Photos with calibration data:
□ □ □ □ □
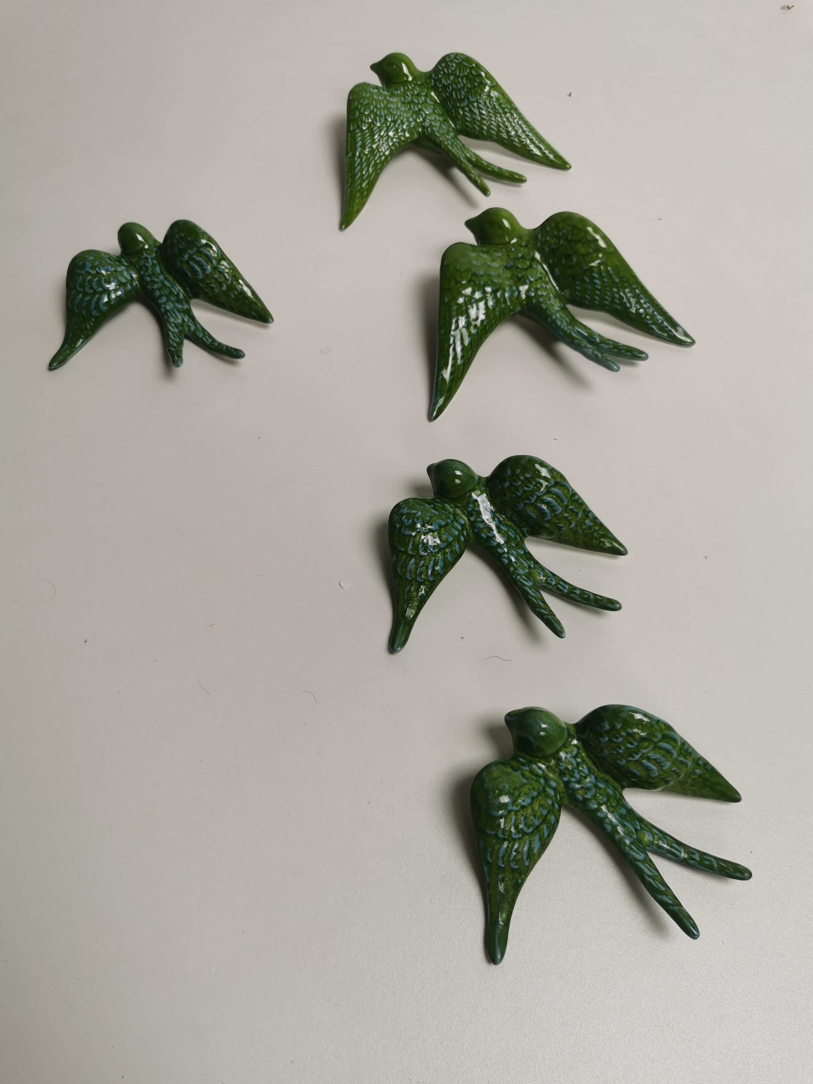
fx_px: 846
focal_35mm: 27
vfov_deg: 65.3
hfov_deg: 51.4
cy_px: 542
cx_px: 406
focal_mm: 5.56
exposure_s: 1/100
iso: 50
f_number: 1.6
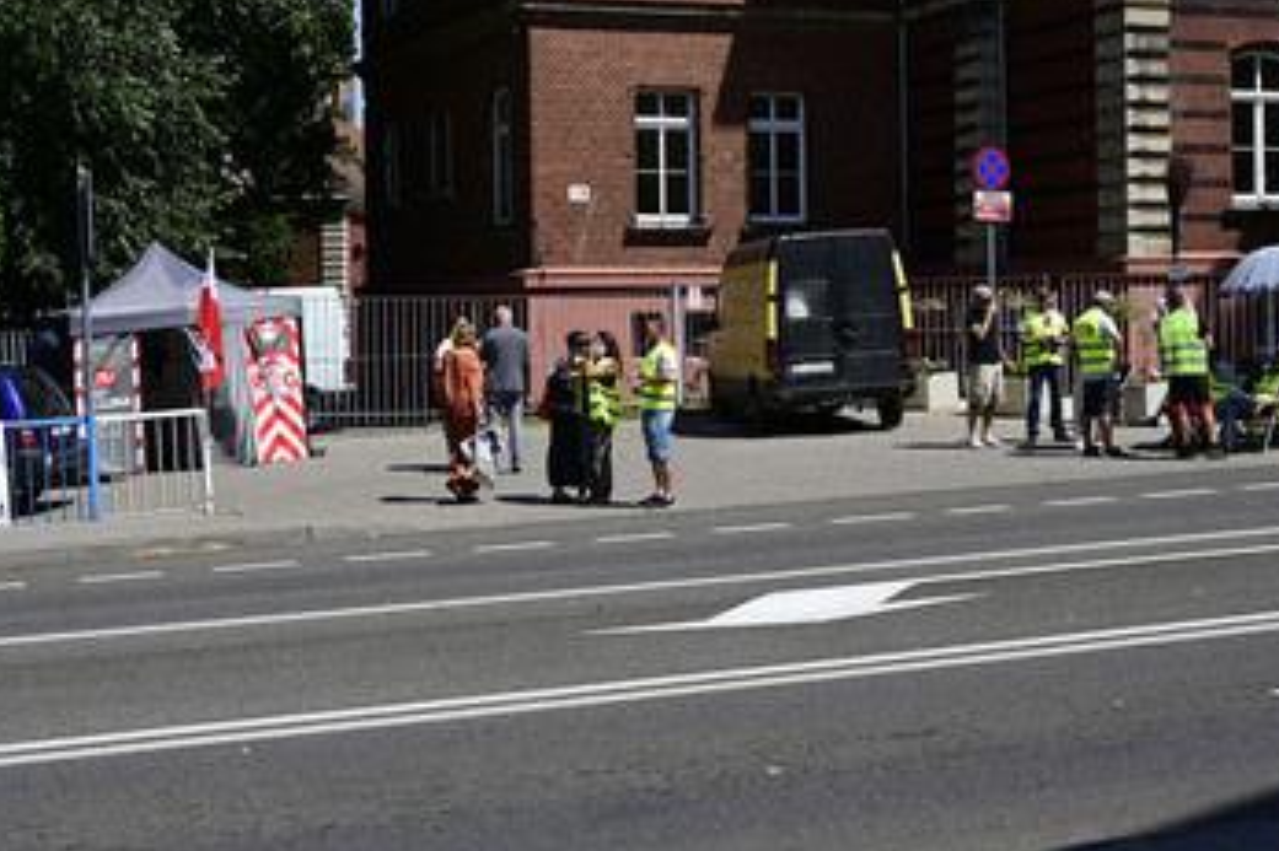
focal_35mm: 61
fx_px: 2166
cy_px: 350
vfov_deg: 22.2
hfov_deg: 32.9
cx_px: 573
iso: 100
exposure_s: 1/250
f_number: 9
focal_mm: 47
□ □ □ □ □
Aim of the exercise:
Reproduce the entries above without change, omitting all pictures.

Response:
fx_px: 846
focal_35mm: 27
vfov_deg: 65.3
hfov_deg: 51.4
cy_px: 542
cx_px: 406
focal_mm: 5.56
exposure_s: 1/100
iso: 50
f_number: 1.6
focal_35mm: 61
fx_px: 2166
cy_px: 350
vfov_deg: 22.2
hfov_deg: 32.9
cx_px: 573
iso: 100
exposure_s: 1/250
f_number: 9
focal_mm: 47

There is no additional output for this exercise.